What is expected => The required result is each line of the entries below containing the string "signals".

──────── Source information

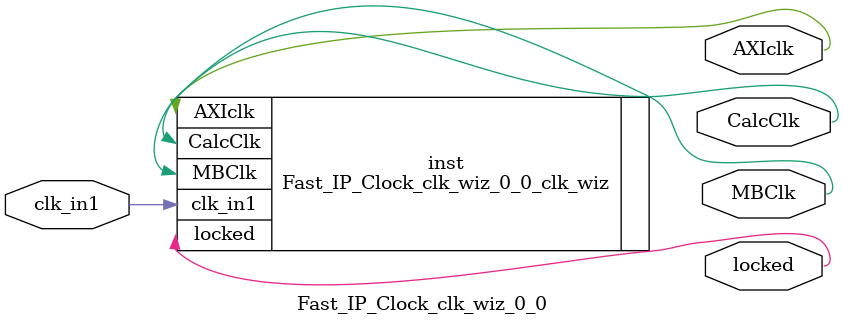
<source format=v>


`timescale 1ps/1ps

(* CORE_GENERATION_INFO = "Fast_IP_Clock_clk_wiz_0_0,clk_wiz_v6_0_2_0_0,{component_name=Fast_IP_Clock_clk_wiz_0_0,use_phase_alignment=true,use_min_o_jitter=false,use_max_i_jitter=false,use_dyn_phase_shift=false,use_inclk_switchover=false,use_dyn_reconfig=false,enable_axi=0,feedback_source=FDBK_AUTO,PRIMITIVE=MMCM,num_out_clk=3,clkin1_period=10.000,clkin2_period=10.000,use_power_down=false,use_reset=false,use_locked=true,use_inclk_stopped=false,feedback_type=SINGLE,CLOCK_MGR_TYPE=NA,manual_override=false}" *)

module Fast_IP_Clock_clk_wiz_0_0 
 (
  // Clock out ports
  output        AXIclk,
  output        MBClk,
  output        CalcClk,
  // Status and control signals
  output        locked,
 // Clock in ports
  input         clk_in1
 );

  Fast_IP_Clock_clk_wiz_0_0_clk_wiz inst
  (
  // Clock out ports  
  .AXIclk(AXIclk),
  .MBClk(MBClk),
  .CalcClk(CalcClk),
  // Status and control signals               
  .locked(locked),
 // Clock in ports
  .clk_in1(clk_in1)
  );

endmodule

</source>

────────────────

Exercise response =>
  // Status and control signals
  // Status and control signals               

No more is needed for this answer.